I have the privilege to be able to shelter-in-place. Despite social media shaming of those who cannot (or, do not) self-quarantine, the privilege to have a job where I can work from home is one that is not universal. Yes, I am being “socially responsible,” but it is because I can be socially responsible. I can afford it. This New York Times article describes the distribution of quarantining by socioeconomic status as represented by neighborhood, and it is clear that those most at risk for dangerous complications from the coronavirus are those who cannot stay home, at all. Many of the “shamers” don’t seem to recognize what must be in place for someone to self-quarantine. If one doesn’t have food, a secure place to stay, an income, a job that transitions to a virtual location, no amount of shaming and finger-wagging is going to enable them to stay home. I am grateful that I have all of those things and can stay home whilst almost maintaining my regular life.

To be clear, if you can self-quarantine, you better. But for those who cannot, regardless of the reason, we need to put protections in place to help you. (And part of those protections is the social distancing of those who can afford to do so.)
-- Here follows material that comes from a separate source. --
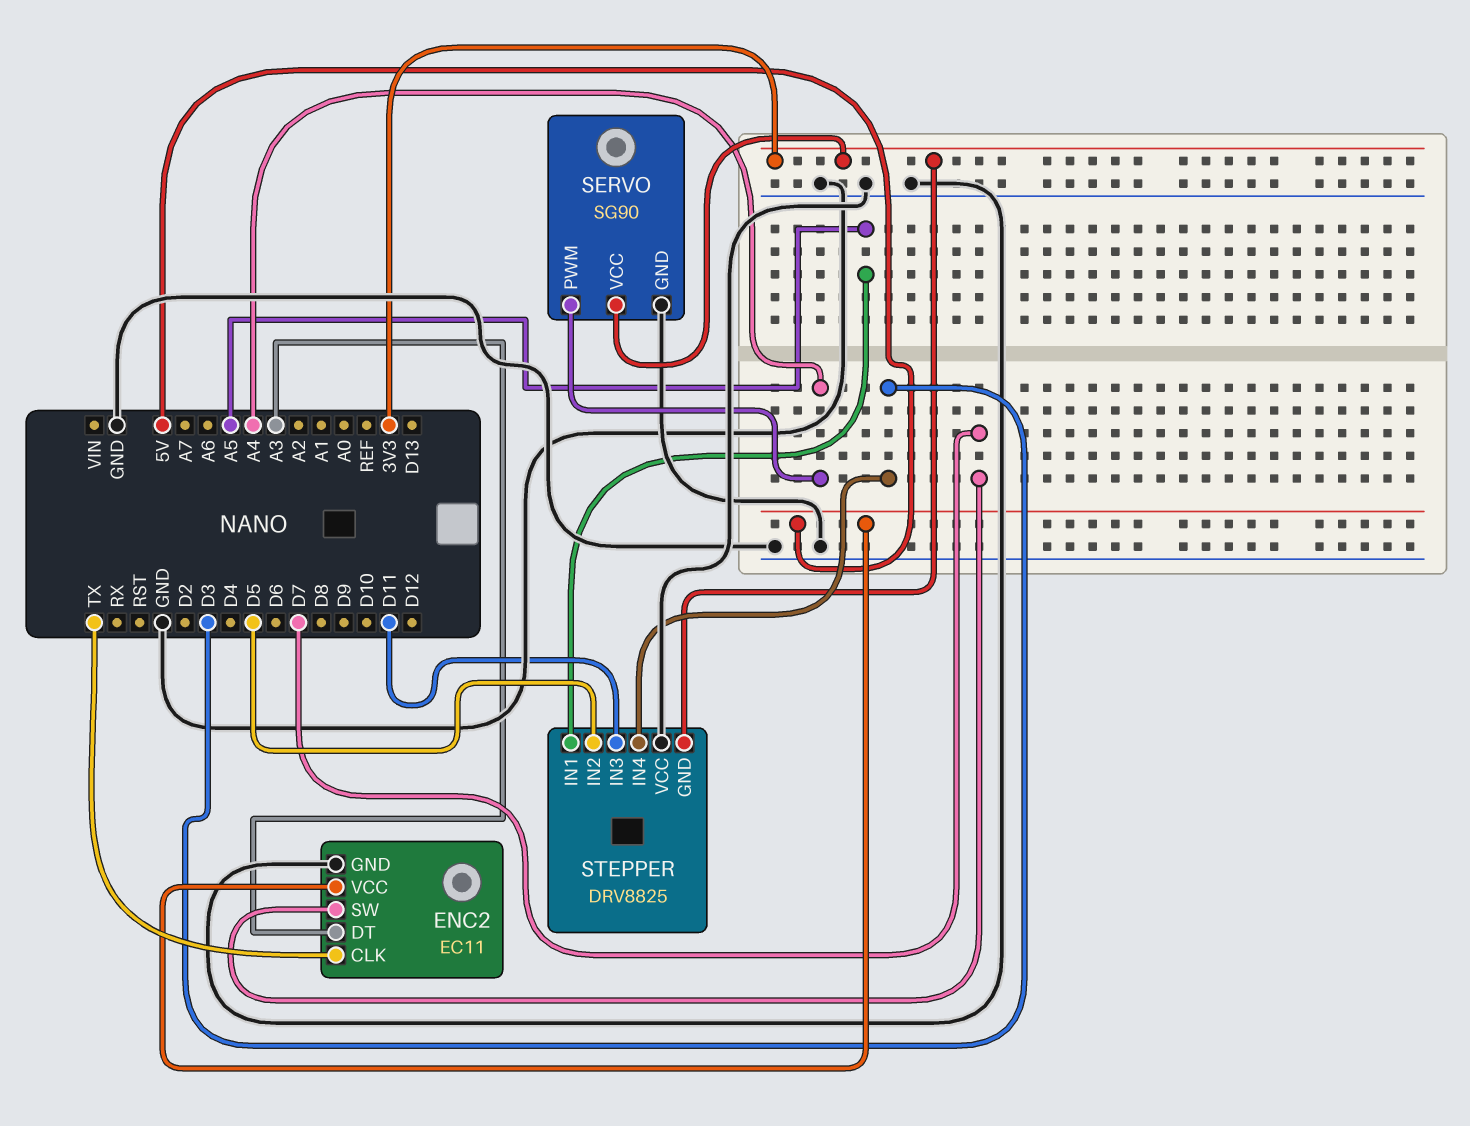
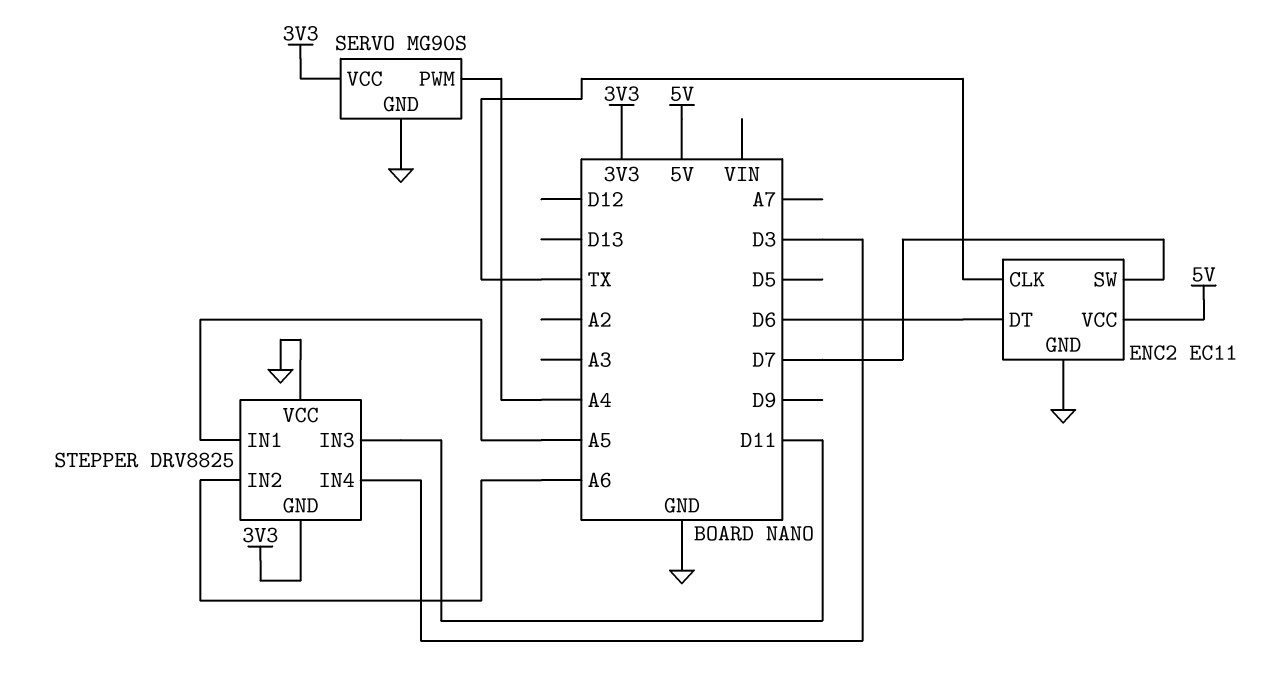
ENC2 pin DT: A3 -> D6
SERVO: SG90 -> MG90S
STEPPER pin IN2: D5 -> A6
I’m also exceptionally privileged to be quarantined with my family, safely ensconced in a household where I feel safe and loved. I am, indeed, locked in, but I’m locked into four walls with people I love, people who wouldn’t intentionally harm me. I am not trapped, you see, I chose this and these people, and I’m grateful every day to be here. The same can’t be said for those who are now trapped with their abusers. Reports of domestic violence and child abuse are on the rise, and there is often no escape for those trapped with the very people they are most at risk from. I might get annoyed, sure, when a family member doesn’t clean the bathroom like I hope they might, but that is a minor annoyance. As someone who still has nightmares about being stalked, who still panics about the potential for a social media post to share location data, feeling safe is a luxury. And I’m so grateful to be feel safe, to be quarantined with my people.

These feelings of gratitude and comfort, then, are evidence of privilege – I don’t have to fight for my own rights, because my immediate interests are already being fought for by political leadership who looks like me. This week, I let comfort become complacency. It is not okay. While it is exceptionally healthy to feel gratitude during this time of stress, I can be grateful while also being aware of how much privilege I have to feel that gratitude.

And, then, that privilege also requires me to fight, to continue to bring awareness. The burden should fall to me – indeed, as it always has – to fight for those who need it the most.